María Julia Hernández (January 30, 1939 – March 30, 2007) was a Salvadoran human rights advocate who tried to speak for victims of the civil war in El Salvador. She was the founding director of Tutela Legal, the human rights office of the Roman Catholic Archdiocese of San Salvador.
Hernández was born in San Francisco Morazán, Honduras, to Salvadoran parents. Her family returned to El Salvador shortly after her birth. She never married but dedicated her life to the Catholic Church and its work among the people of El Salvador.

She spent 30 years gathering evidence of massacres and individual killings, interviewing survivors, seeing that they stayed alive and compiling a book of the dead. The book of the dead grew into more of an encyclopedia of political violence.

Hernández did her work in a sparsely furnished room decorated by a cross and two photographs of Archbishop Óscar Romero, the church leader who was assassinated in 1980 by right-wing forces in El Salvador. Romero was killed while celebrating Mass, after calling upon the army to stop the death squads who were attacking real and imagined opponents of the status quo.

The killing of the archbishop was among the opening shots of the civil war that lasted until 1992. It was a central event in the life of María Julia Hernández.
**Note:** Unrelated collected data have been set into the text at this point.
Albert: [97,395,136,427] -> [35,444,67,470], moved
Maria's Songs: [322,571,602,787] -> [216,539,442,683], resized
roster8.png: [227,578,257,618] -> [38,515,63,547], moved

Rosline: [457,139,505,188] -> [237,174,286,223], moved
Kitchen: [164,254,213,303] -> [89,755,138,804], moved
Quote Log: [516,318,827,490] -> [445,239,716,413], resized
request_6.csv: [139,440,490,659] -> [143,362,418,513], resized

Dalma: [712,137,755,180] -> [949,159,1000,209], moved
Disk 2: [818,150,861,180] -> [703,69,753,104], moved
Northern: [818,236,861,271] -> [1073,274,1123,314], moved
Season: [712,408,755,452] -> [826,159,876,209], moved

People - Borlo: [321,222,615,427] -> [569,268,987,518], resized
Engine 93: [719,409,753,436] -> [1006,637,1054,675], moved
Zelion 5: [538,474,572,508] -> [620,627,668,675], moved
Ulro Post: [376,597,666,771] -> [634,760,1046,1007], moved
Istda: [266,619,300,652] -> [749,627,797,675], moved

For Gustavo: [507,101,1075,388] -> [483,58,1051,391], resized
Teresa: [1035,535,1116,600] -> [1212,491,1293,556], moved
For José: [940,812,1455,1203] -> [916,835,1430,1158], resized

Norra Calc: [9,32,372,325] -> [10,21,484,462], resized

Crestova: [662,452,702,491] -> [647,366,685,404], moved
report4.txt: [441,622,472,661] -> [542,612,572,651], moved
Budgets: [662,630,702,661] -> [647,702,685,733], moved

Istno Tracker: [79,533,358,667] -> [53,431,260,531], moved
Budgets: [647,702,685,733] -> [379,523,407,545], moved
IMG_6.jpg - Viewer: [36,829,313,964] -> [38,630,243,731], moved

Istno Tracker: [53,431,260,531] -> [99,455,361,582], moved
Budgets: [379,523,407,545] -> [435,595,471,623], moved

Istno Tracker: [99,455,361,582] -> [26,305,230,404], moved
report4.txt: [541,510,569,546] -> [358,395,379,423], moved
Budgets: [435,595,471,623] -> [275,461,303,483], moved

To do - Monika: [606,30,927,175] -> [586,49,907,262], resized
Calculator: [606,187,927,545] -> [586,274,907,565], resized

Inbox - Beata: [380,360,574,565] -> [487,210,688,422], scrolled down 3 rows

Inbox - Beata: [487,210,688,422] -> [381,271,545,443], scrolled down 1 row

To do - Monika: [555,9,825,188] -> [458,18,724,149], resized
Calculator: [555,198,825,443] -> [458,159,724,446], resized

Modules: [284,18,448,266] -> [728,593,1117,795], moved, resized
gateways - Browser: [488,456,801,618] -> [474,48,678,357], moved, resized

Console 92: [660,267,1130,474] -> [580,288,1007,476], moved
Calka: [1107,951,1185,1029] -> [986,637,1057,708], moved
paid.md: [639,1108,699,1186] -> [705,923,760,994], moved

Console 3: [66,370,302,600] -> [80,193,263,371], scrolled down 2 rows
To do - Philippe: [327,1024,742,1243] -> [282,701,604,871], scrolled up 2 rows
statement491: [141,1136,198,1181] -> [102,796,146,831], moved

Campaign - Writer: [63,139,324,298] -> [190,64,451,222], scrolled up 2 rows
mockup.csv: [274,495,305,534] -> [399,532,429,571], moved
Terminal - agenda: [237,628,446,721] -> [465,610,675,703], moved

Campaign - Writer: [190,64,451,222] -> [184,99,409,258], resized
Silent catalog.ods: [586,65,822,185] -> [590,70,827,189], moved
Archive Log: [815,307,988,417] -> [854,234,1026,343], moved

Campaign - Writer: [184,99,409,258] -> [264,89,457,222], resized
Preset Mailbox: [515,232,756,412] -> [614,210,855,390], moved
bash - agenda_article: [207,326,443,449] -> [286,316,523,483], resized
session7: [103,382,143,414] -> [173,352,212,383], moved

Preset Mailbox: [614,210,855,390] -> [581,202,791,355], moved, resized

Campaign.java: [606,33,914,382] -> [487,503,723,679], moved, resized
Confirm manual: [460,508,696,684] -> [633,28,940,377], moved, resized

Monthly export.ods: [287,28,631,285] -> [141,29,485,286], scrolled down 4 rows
Hernández worked with Romero, who was installed as bishop in 1977, at the start of a 15-year wave of violence that pitted a relative handful of left-wing guerillas against the ruling class, the armed forces and the government of El Salvador. Most of the 75,000 victims of the violence were peasants who were killed while passively resisting the powers of the state.

In 1991 Hernández was awarded the Pacem in Terris Award. It was named after a 1963 encyclical letter by Pope John XXIII that calls upon all people of good will to secure peace among all nations (Pacem in terris is Latin for 'Peace on Earth'.)

María Julia Hernández died on March 30, 2007, of a heart attack in San Salvador at the age of 68.